Wel koude he stelen corn and tollen thriës,
And yet he hadde a thombe of gold, pardee,
A whit cote and a blew hood wered he.

A baggepipe wel koude he blowe and sowne,
And therwithal he broghte us out of towne.

Now it is obvious that these two personages will not tell the same sort of story, and while the Squire's Tale, which Chaucer "left half-told," is a high romance of marvels and enchantments, the

Miller's is a gross ribaldry. And since the company consists of thirty-four in all, each type in it no less distinctly sketched than those quoted, and since on the whole Chaucer maintains a consonance between the narrator and the tale, it follows that there is a great variety of narrative: the gentlefolk on the whole inclining to romantic tragedy, the commoners to lewd jesting. Whatever tendency there may be among such folk as the man of law to gloomy themes is counteracted by the jolly host, who interposes constantly, sometimes to keep the peace, but always in the interest of jollity. It is this framework that keeps the Canterbury Tales imperishable, for in it Chaucer is entirely himself, unhampered by any convention and its realism makes an admirable foil to the quaint and ceremonious stiffness of the mediaeval romance which figures so largely in the tales.

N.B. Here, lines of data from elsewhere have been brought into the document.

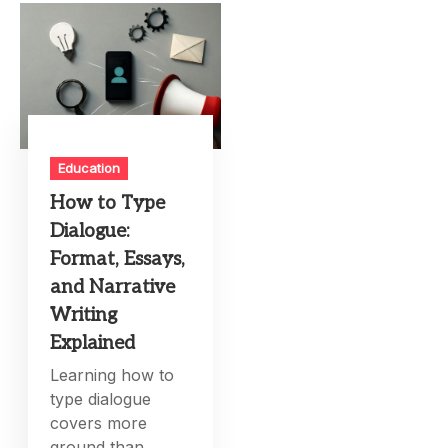
Education
How to Type
Dialogue:
Format, Essays,
and Narrative
Writing
Explained
Learning how to
type dialogue
covers more
ground than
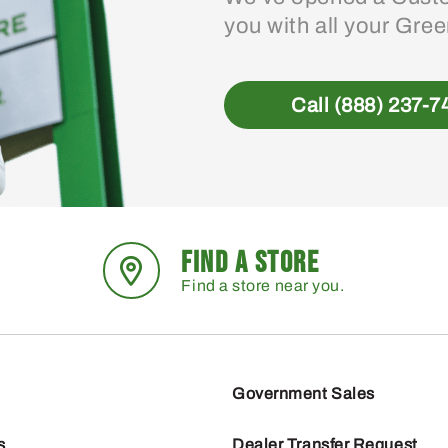
you with all your Gre
Call (888) 237-7
FIND A STORE
Find a store near you.
Government Sales
s
Dealer Transfer Request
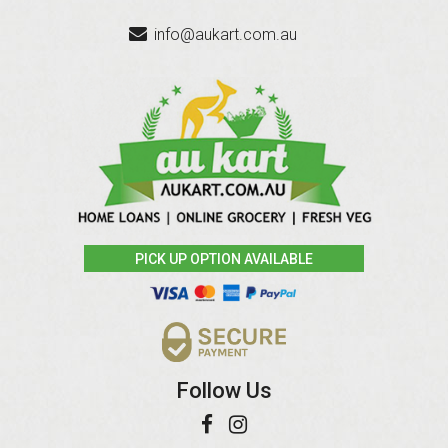
info@aukart.com.au
PICK UP OPTION AVAILABLE
Follow Us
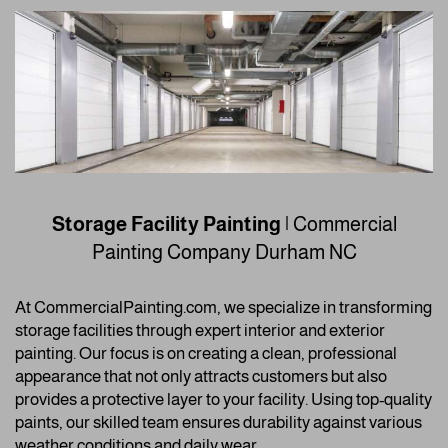
Storage Facility Painting
| Commercial
Painting Company
Durham NC
At CommercialPainting.com, we specialize in transforming
storage facilities through expert interior and exterior
painting. Our focus is on creating a clean, professional
appearance that not only attracts customers but also
provides a protective layer to your facility. Using top-quality
paints, our skilled team ensures durability against various
weather conditions and daily wear.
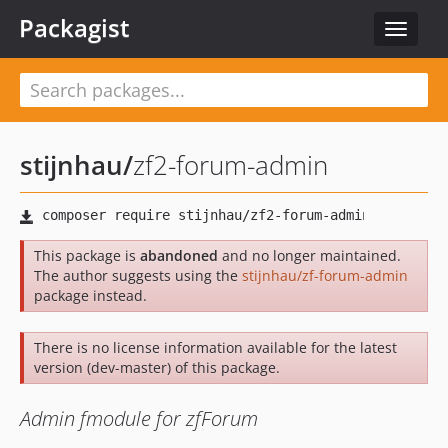
Packagist
Toggle
navigat
stijnhau
/
zf2-forum-admin
This package is
abandoned
and no longer maintained.
The author suggests using the
stijnhau/zf-forum-admin
package instead.
There is no license information available for the latest
version (dev-master) of this package.
Admin fmodule for zfForum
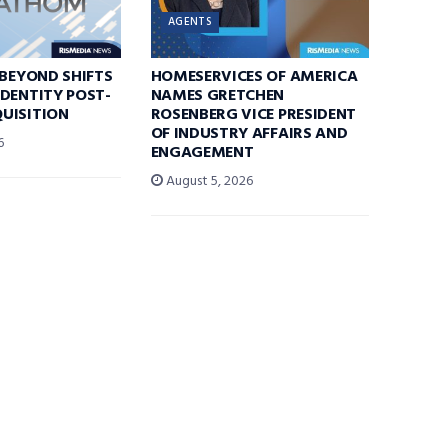
AGENTS
 BEYOND SHIFTS
HOMESERVICES OF AMERICA
DENTITY POST-
NAMES GRETCHEN
UISITION
ROSENBERG VICE PRESIDENT
OF INDUSTRY AFFAIRS AND
6
ENGAGEMENT
August 5, 2026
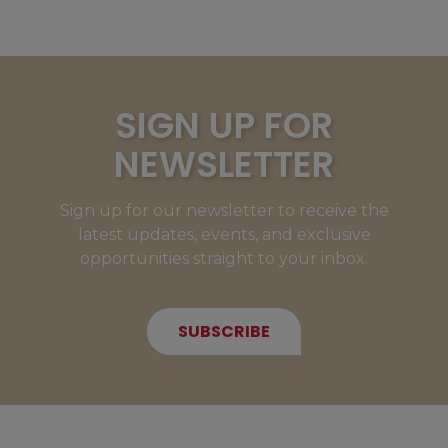
SIGN UP FOR
NEWSLETTER
Sign up for our newsletter to receive the
latest updates, events, and exclusive
opportunities straight to your inbox.
SUBSCRIBE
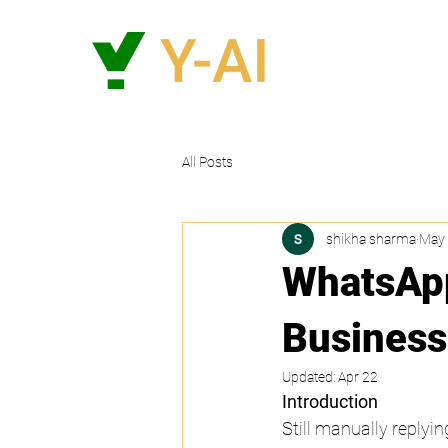
All Posts
shikha sharma
May 
WhatsApp
Business
Updated:
Apr 22
Introduction
Still manually replyin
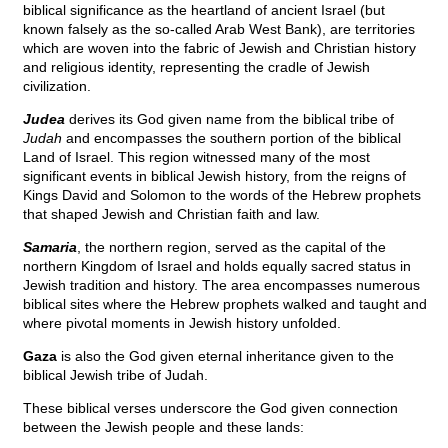
biblical significance as the heartland of ancient Israel (but
known falsely as the so-called Arab West Bank), are territories
which are woven into the fabric of Jewish and Christian history
and religious identity, representing the cradle of Jewish
civilization.
Judea
derives its God given name from the biblical tribe of
Judah
and encompasses the southern portion of the biblical
Land of Israel. This region witnessed many of the most
significant events in biblical Jewish history, from the reigns of
Kings David and Solomon to the words of the Hebrew prophets
that shaped Jewish and Christian faith and law.
Samaria
, the northern region, served as the capital of the
northern Kingdom of Israel and holds equally sacred status in
Jewish tradition and history. The area encompasses numerous
biblical sites where the Hebrew prophets walked and taught and
where pivotal moments in Jewish history unfolded.
Gaza
is also the God given eternal inheritance given to the
biblical Jewish tribe of Judah.
These biblical verses underscore the God given connection
between the Jewish people and these lands:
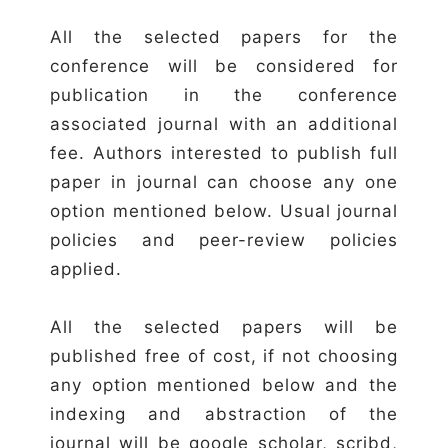
All the selected papers for the
conference will be considered for
publication in the conference
associated journal with an additional
fee. Authors interested to publish full
paper in journal can choose any one
option mentioned below. Usual journal
policies and peer-review policies
applied.
All the selected papers will be
published free of cost, if not choosing
any option mentioned below and the
indexing and abstraction of the
journal will be google scholar, scribd,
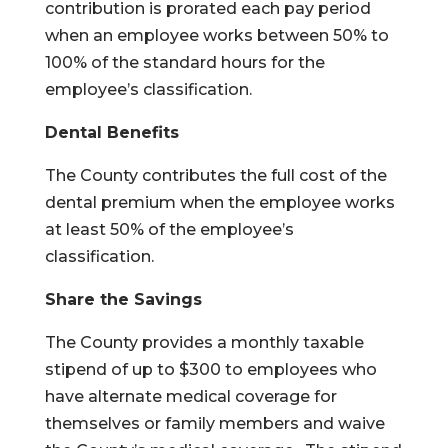
contribution is prorated each pay period
when an employee works between 50% to
100% of the standard hours for the
employee’s classification.
Dental Benefits
The County contributes the full cost of the
dental premium when the employee works
at least 50% of the employee’s
classification.
Share the Savings
The County provides a monthly taxable
stipend of up to $300 to employees who
have alternate medical coverage for
themselves or family members and waive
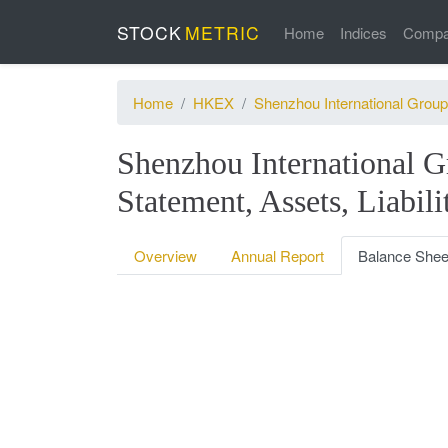
STOCK
METRIC
Home
Indices
Compa
Home
HKEX
Shenzhou International Group
Shenzhou International G
Statement, Assets, Liabili
Overview
Annual Report
Balance Shee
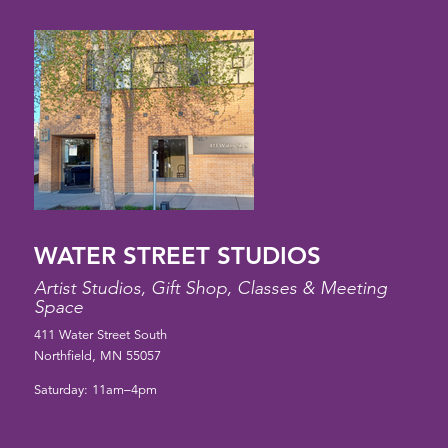
WATER STREET STUDIOS
Artist Studios, Gift Shop, Classes & Meeting
Space
411 Water Street South
Northfield, MN 55057
Saturday: 11am–4pm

Take for example the Knight's Tale, which is the story of two young Theban warriors captured by Theseus, and imprisoned in Athens. But Theseus is a knight with mail and lance, and their dungeon is a mediaeval tower looking on to a mediaeval pleasance. In this pleasance one of the friends, Palamon, espies from his prison a lady wandering, and suddenly cries out under the dart of love. Arcite, at his complaint, looks out to see the cause of such woe, and he too cries out :

The fresshe beautee sleeth me sodeynly

Of hire that rometh in the yonder place.

At this Palamon rages. Are they not brothers in arms "y sworn ful depe neither in love to hindre other?"

I loved hire first and toldė thee my wo

As to my conseil and my brother sworn.